Climate education must be ‘intertwined’ with every school subject, Labour MP says

 (EPA)
(EPA)

Teaching school children about the climate crisis must be “intertwined” in every subject of the curriculum, Labour’s Nadia Whittome has demanded.

In an article for The Independent, the MP claimed the existing education system is “failing to prepare young people” for the workforce they will inherit and the effects of climate inaction.

Her intervention comes just five days before the critical Cop26 summit begins, with world leaders gathering in Glasgow in an attempt to thrash out an agreement to keep global warming below 1.5C above pre-industrial levels.

Last week, unions urged the education secretary, Nadhim Zahawi, for a “comprehensive review of the entire curriculum” and suggested a new professional qualification for teachers on climate could be created.

Arguing the government’s climate targets depend on a transformative education system, Ms Whittome wrote that if ministers are serious about reaching the legally binding target of net zero by 2050 they “need the workforce to do it”.

“For all the government’s talk about the importance of skills-based education, it is missing a trick by failing to train the next generation who will be essential to the transition to a low-carbon economy,” the Labour MP said.

Ahead of a debate on the issue of climate change and the school curriculum in Westminster Hall — led by Ms Whittome — she stressed the education system needed to stop treating the “disaster” of the climate crisis as a “hypothetical future and instead ensure we are ready for what is an inevitable reality”.

“We need to ensure climate education is no longer exclusive to those who take optional subjects or briefly glazed over, but instead centred in all subjects,” she said.

“The climate crisis will affect everyone, whether they are a builder or a banker, a carer or a pharmacist. This means that climate education must be intertwined into every subject in a way that is accessible to all.”

At the last general election in 2019, Labour pledged to make climate change a core part of the curriculum — ensuring “all young people are educated about the ecological and social impact of climate change”. However, the party has not yet set out whether the commitment still stands under Sir Keir Starmer.
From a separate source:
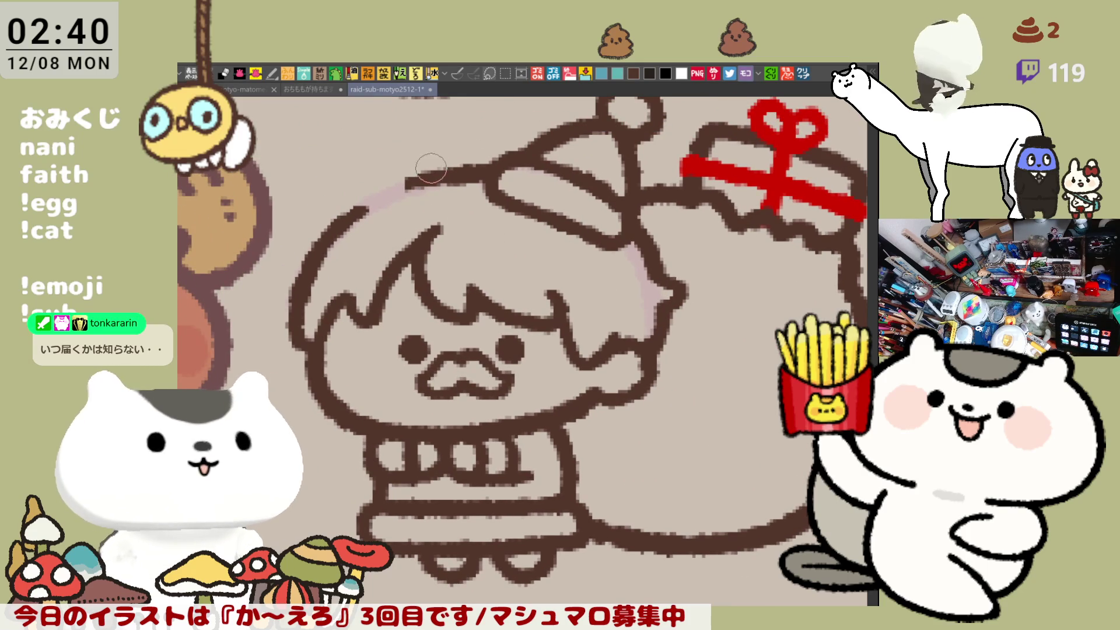
drag(363, 206, 404, 190)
Addressing the imminent UN Cop26 summit, Ms Whittome added: “Whatever happens at this conference, it will be young people who will be left to pick up the pieces.

“While politicians talk about 2050 as some far-off point in the distant future, long after their careers are over, today’s school children will be in the middle of their working lives.

“Many will live to see the end of this century - and the full effects of climate inaction. But our education system is failing to prepare young people for this future.

“Whilst we’re told to list the benefits of climate change in Geography lessons, we’re not once taught about the historical events and political systems that catalysed the climate crisis, the social and economic repercussions that this catastrophe will induce, or what constitutes the possible solutions.”